Task description: Rewrite the Sasha Jenson biography starting with "- Born: Alexander" and going on through "Blue and Monsters.", with "television" changed to "TV".

- Born: Alexander Jenson November 12, 1964 (age 60) Los Angeles, California, U.S.
- Occupation: Actor
- Years active: 1986–present
- Parents: Roy Jenson (father); Marina Petrova (mother);

= Sasha Jenson =

American film and television actor

Alexander "Sasha" Jenson is an American film and television actor known for his role in the 1993 hit film Dazed and Confused.

== Career ==
Jenson is also known for his roles in Halloween 4: The Return of Michael Myers, Dazed and Confused, Ghoulies II, and Buffy the Vampire Slayer. Jenson starred in the television series Teen Angel as Jason and made guest appearances in episodes of NYPD Blue and Monsters.

== Personal life ==
Jenson is the son of Canadian-born actor and stuntman Roy Jenson and Serbian actress Marina Petrova. He attended North Hollywood High School, where he was a classmate of Adam Carolla.

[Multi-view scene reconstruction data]

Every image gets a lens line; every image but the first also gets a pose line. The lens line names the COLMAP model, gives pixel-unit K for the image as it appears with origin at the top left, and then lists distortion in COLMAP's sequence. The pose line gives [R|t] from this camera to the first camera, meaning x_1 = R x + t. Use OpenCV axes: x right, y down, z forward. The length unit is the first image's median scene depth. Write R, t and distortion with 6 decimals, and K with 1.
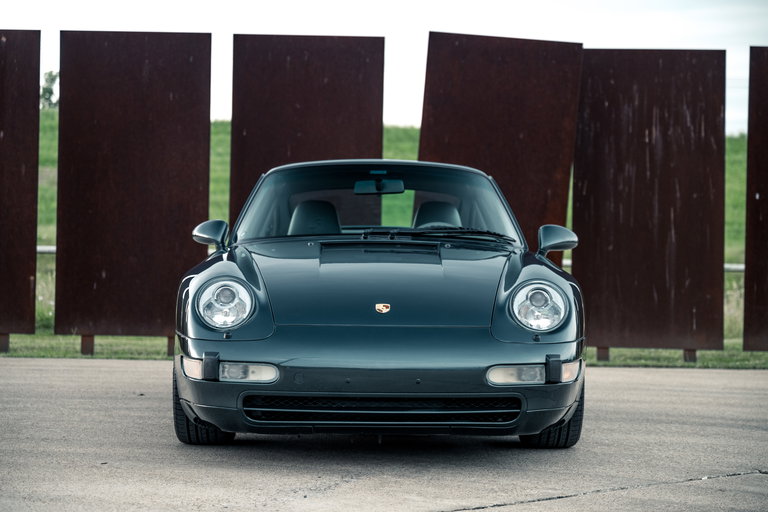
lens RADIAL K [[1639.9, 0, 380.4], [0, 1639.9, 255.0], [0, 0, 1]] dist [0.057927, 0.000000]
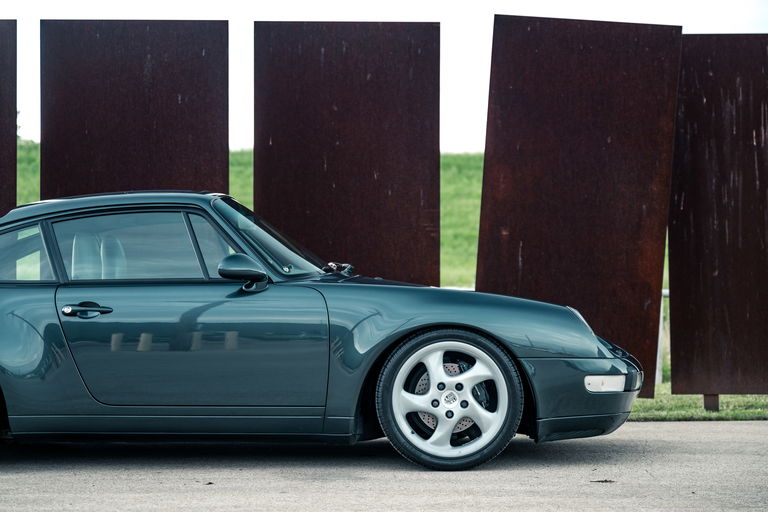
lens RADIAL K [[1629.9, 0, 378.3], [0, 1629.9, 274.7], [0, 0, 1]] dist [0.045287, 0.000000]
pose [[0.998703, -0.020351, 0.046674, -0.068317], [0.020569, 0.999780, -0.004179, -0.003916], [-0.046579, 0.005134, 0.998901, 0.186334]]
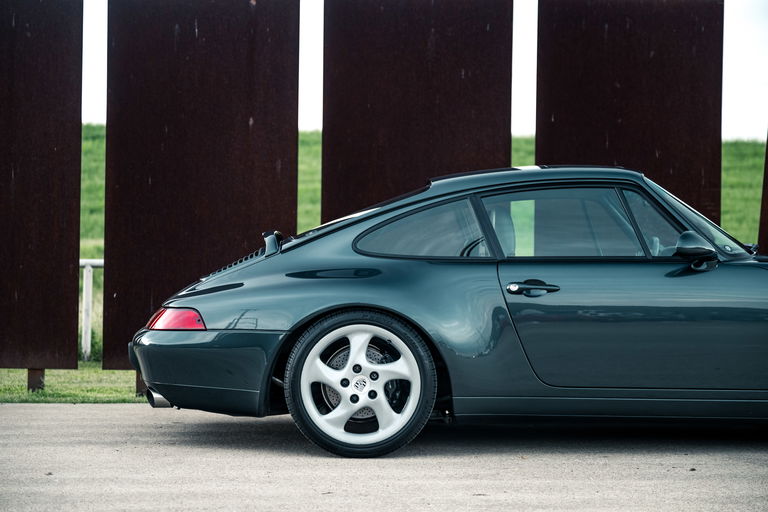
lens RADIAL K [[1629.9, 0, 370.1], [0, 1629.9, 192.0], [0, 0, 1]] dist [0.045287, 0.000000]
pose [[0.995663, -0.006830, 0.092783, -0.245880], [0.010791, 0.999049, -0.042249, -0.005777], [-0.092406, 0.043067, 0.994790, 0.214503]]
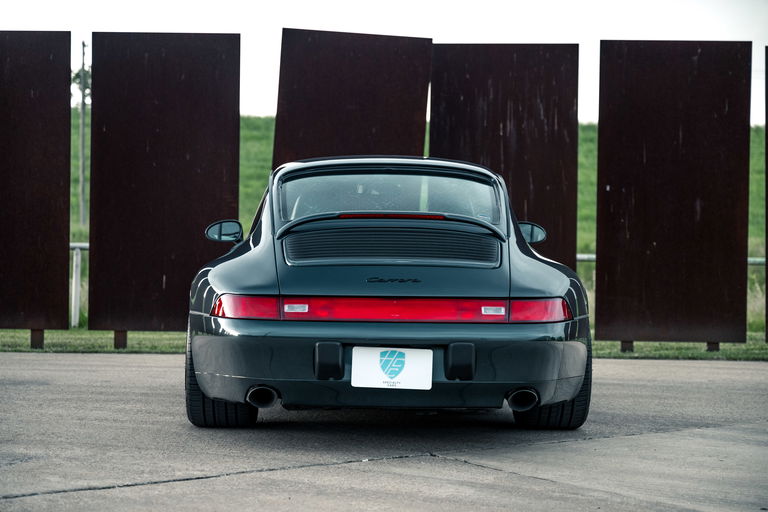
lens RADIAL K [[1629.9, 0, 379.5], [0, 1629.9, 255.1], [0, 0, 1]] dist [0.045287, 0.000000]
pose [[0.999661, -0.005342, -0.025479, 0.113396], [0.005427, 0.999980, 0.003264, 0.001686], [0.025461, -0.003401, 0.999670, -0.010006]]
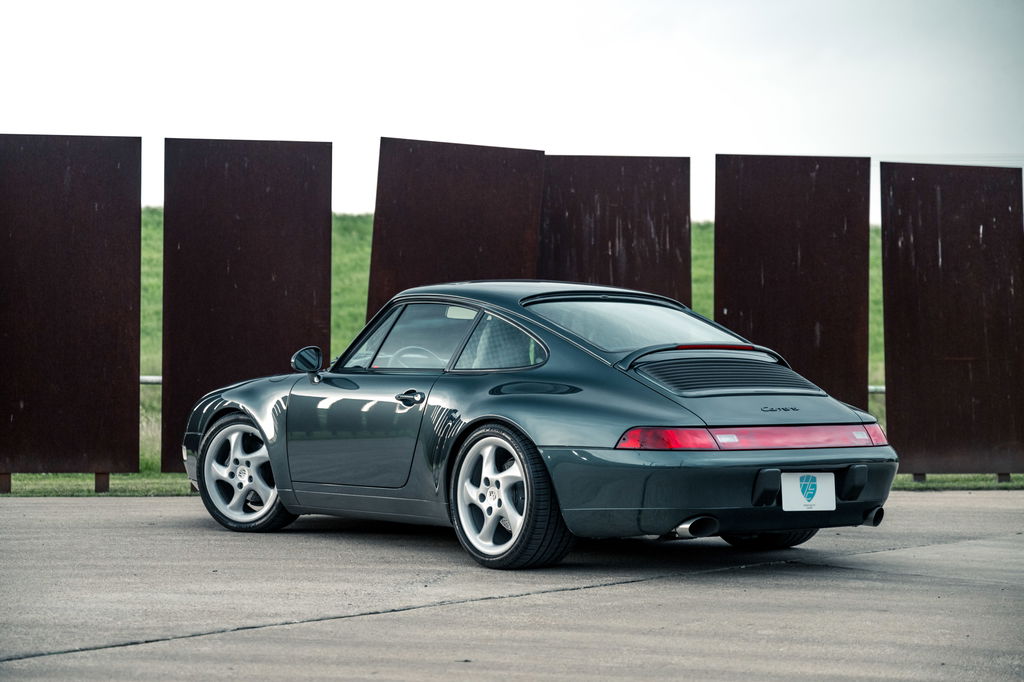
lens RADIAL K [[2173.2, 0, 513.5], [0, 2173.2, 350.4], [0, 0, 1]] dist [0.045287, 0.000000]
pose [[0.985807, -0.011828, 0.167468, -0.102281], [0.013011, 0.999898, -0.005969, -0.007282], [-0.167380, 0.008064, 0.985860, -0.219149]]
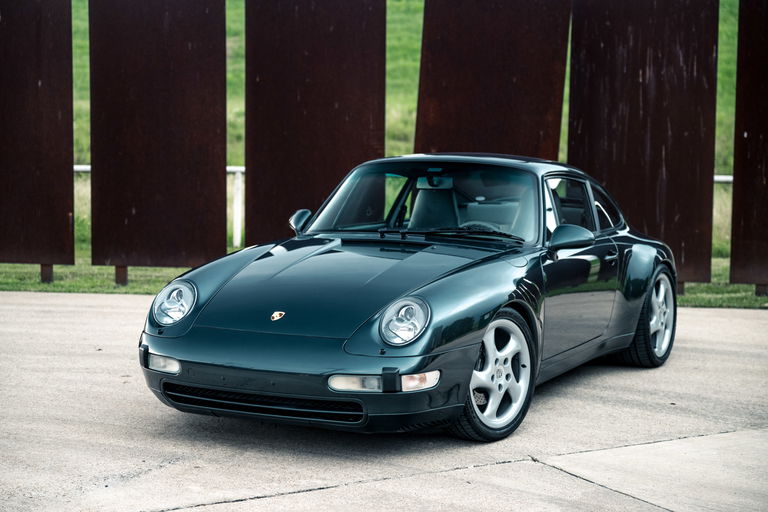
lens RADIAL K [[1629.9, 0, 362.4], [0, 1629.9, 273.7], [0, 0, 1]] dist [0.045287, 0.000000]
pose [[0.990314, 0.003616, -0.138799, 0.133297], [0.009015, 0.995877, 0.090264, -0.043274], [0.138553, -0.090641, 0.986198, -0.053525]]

Solution:
- Born: Alexander Jenson November 12, 1964 (age 60) Los Angeles, California, U.S.
- Occupation: Actor
- Years active: 1986–present
- Parents: Roy Jenson (father); Marina Petrova (mother);

= Sasha Jenson =

American film and TV actor

Alexander "Sasha" Jenson is an American film and TV actor known for his role in the 1993 hit film Dazed and Confused.

== Career ==
Jenson is also known for his roles in Halloween 4: The Return of Michael Myers, Dazed and Confused, Ghoulies II, and Buffy the Vampire Slayer. Jenson starred in the TV series Teen Angel as Jason and made guest appearances in episodes of NYPD Blue and Monsters.